**Given passage**
Thursday, April 06, 2006

Great disruption

Together with Mochtar Pabottingi of LIPI (Indonesian Institute of Sciences), I gave a talk on Fukuyama's Great Disruption at Freedom Institute. (It's not really a new book, but Freedom has just published the Indonesian edition -- an appreciated effort). Here's what I said, more or less:


Social capital is “a set of informal values or norms shared among members of a group that permits cooperation among them. If members of the group come to expect that others will behave reliably and honestly, they will come to trust one another”. Social capital (in the US and Europe) has been depleted: rising crime rates and increased family disruption. This is a “Great Disruption”.

Main reference

To elaborate on the views on “the contradiction of capitalism”, FF refers to sources like Edmund Burke (who blamed French Revolution and Enlightenment Era for the GD), John Gray (who blamed the fall of the Berlin Wall), Fred Hirsch (who blamed growth), and even goes further to Schumpeter, Daniel Bell etc (for possible conflict between market and social order). Thank God, FF doesn’t buy all this stuff – at least not all. In fact, he says those arguments are not even-handed. He then balances the literature with the likes of Montesquieu, Samuel Ricard, and Adam Smith (rightly, FF uses “The Theory of Moral Sentiments” rather than “The Wealth of Nations”) who argued, among all, that trade is good for developing social capital.

**Activity**
Return the portion of the post above on Fukuyama's Great Disruption from "To elaborate on" to "developing social capital.", copied word for word.

**Dataset excerpt**
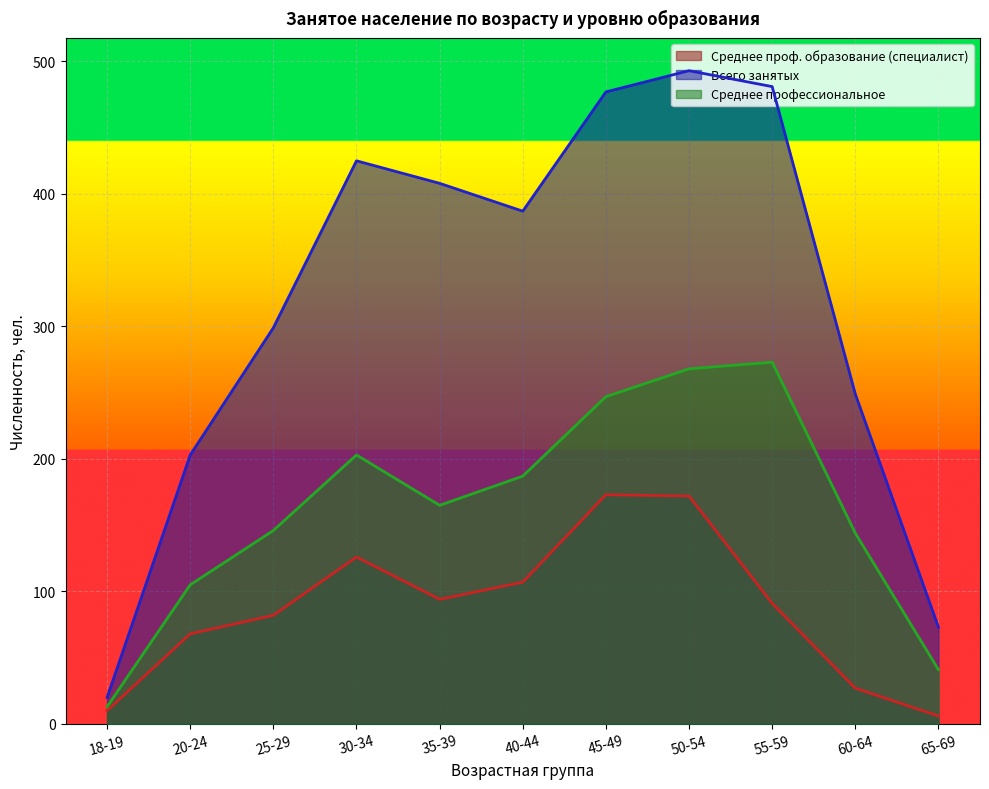

What is the label of the 1st point from the right?

65-69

**Expected answer**
To elaborate on the views on “the contradiction of capitalism”, FF refers to sources like Edmund Burke (who blamed French Revolution and Enlightenment Era for the GD), John Gray (who blamed the fall of the Berlin Wall), Fred Hirsch (who blamed growth), and even goes further to Schumpeter, Daniel Bell etc (for possible conflict between market and social order). Thank God, FF doesn’t buy all this stuff – at least not all. In fact, he says those arguments are not even-handed. He then balances the literature with the likes of Montesquieu, Samuel Ricard, and Adam Smith (rightly, FF uses “The Theory of Moral Sentiments” rather than “The Wealth of Nations”) who argued, among all, that trade is good for developing social capital.